137.8
Making Women's Invisible Work Visible

Thursday, 19 July 2018
Location: 714A (MTCC SOUTH BUILDING)
Distributed Paper
Maha SABAH, Van leer Institute, Israel, Haifa University, Israel
Amit KAPLAN, THE ACADEMIC COLLEGE OF TEL AVIV-YAFFO, Israel
Hanna HERZOG, Tel Aviv University, Israel
Making Women's Invisible Work Visible

For many years, tremendous efforts have been invested in attempting to define what is meant by the term invisible work. Its scope has been expanded and refined to include unpaid care work and housework both in the private and public spheres. However, most research to date, however, has confined itself to one axis or another of invisible work (e.g. care work, housework, voluntarism). Based on nine group interviews -- eight of them including women from diverse social positions in Israel (religiosity, age, ethnicity, socio-economic status), and one group interview with Israeli men -- the current study explores first, a range of invisible work at home and in the workplace and the interpretations associated with this labor, by women and men. Second, it reveals how invisible work is seen as an obstacle to the equitable incorporation of women into the labor market.
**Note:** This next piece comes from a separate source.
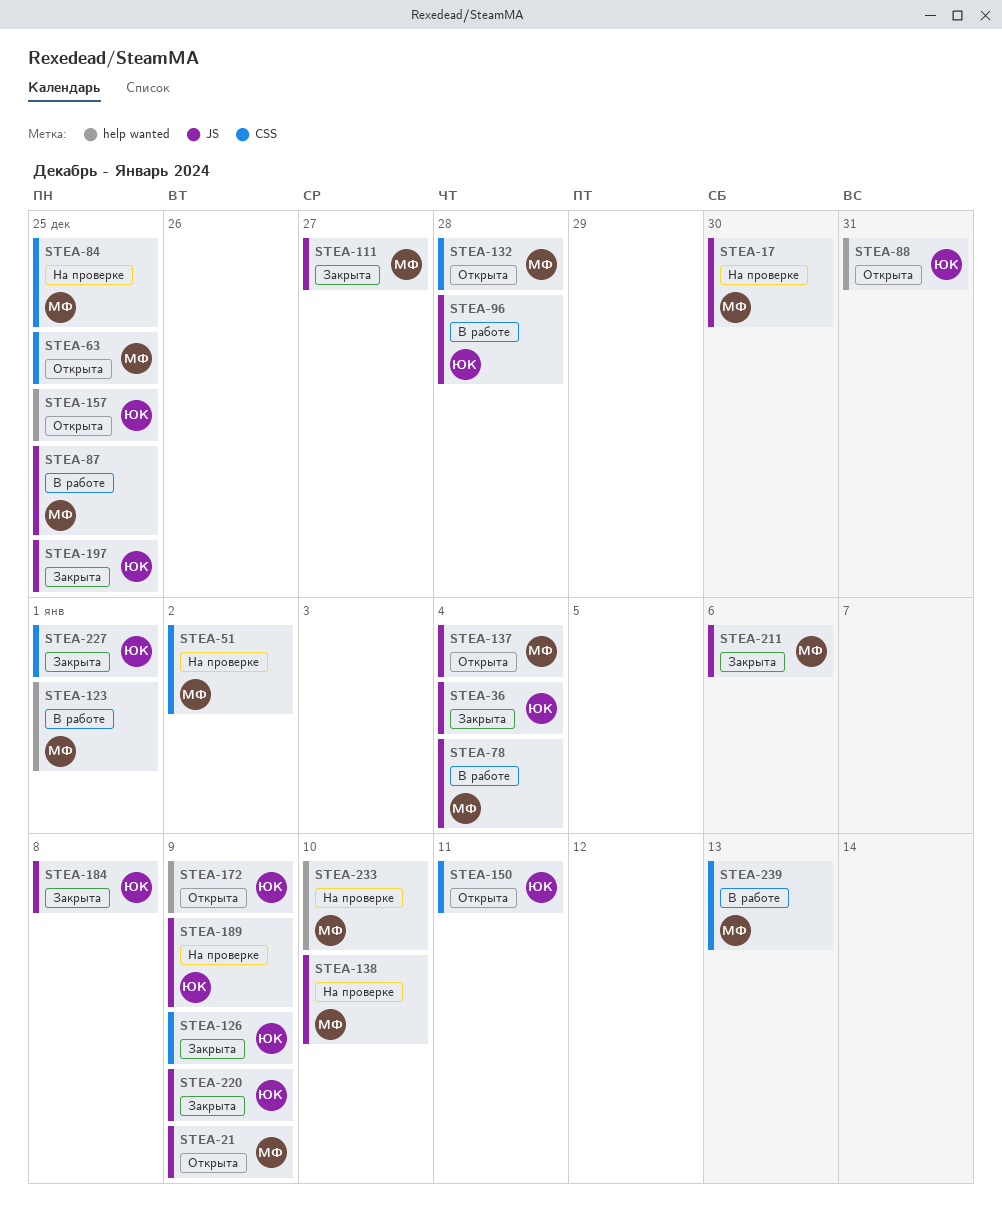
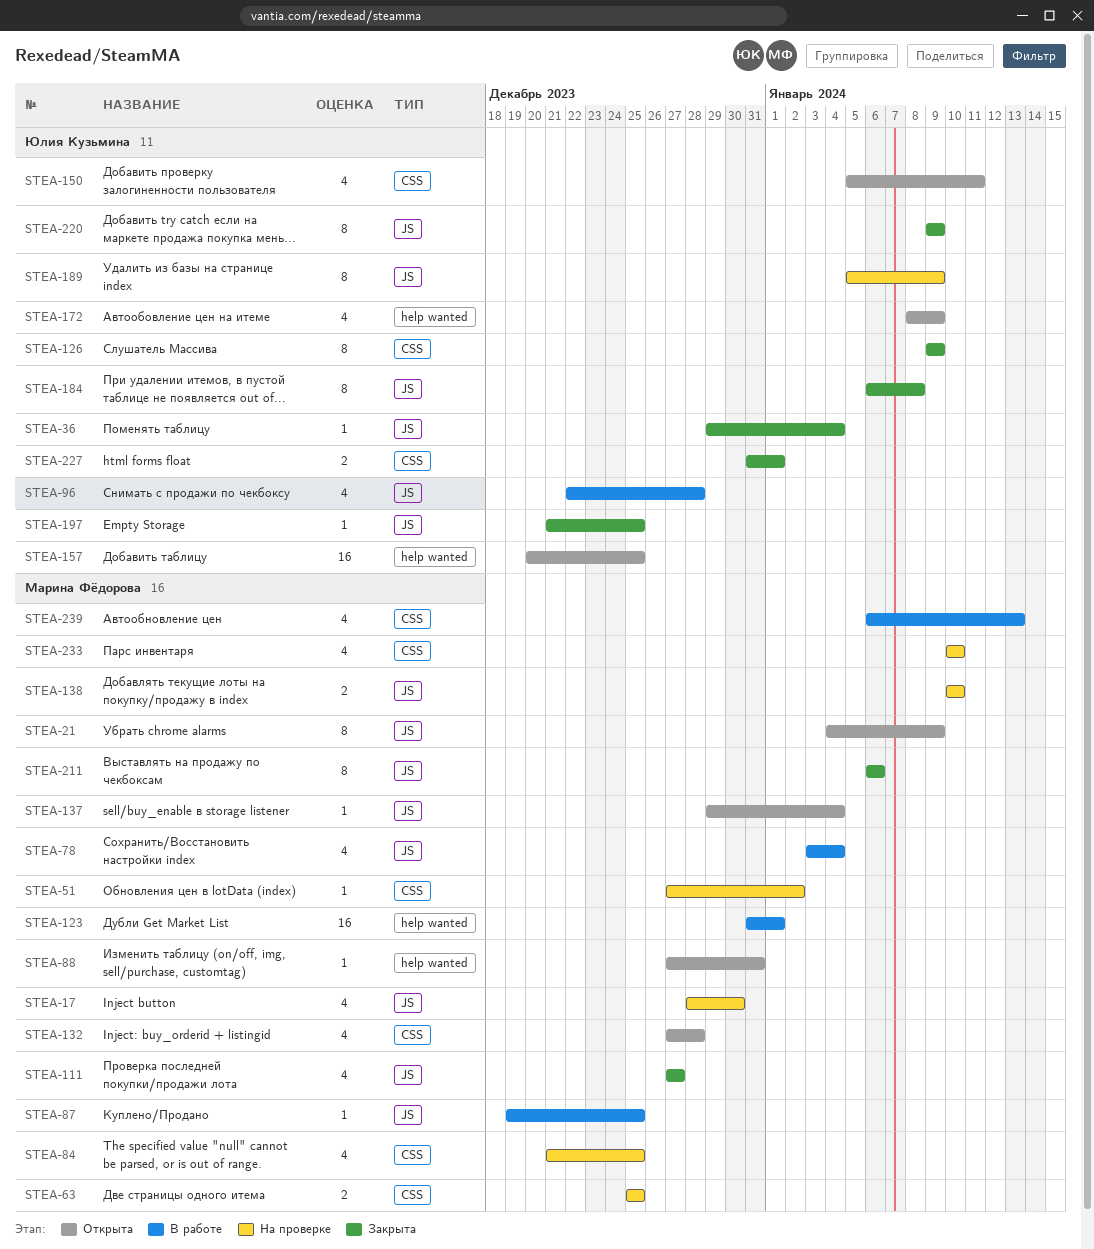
STEA-63, status: Открыта -> На проверке
STEA-88, owner: Юлия Кузьмина -> Марина Фёдорова
STEA-233, label: help wanted -> CSS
The research rests on two theoretical premises. First, the examination of the creation and preservation of invisible work requires taking into account both the institutional-structural and the micro-interpretative levels. Exposing various interpretations is critical in comprehending what women think about their invisible labor and what influence they attribute to this work on various facets of their life. The second theoretical premise is that of intersectionality, since the perceptions and influence of invisible work on the status of women in the labor market may vary according to their different social positions.

The findings expose that although much variation exits among women from diverse social positions, the gendered patterns of invisible work cross along these social lines. We found that although the neo-liberal context puts much pressure and tension on women and men, interviewees hardly undermine the existing gendered and economic order, supported by the high value attributed in the Israeli society to motherhood and family.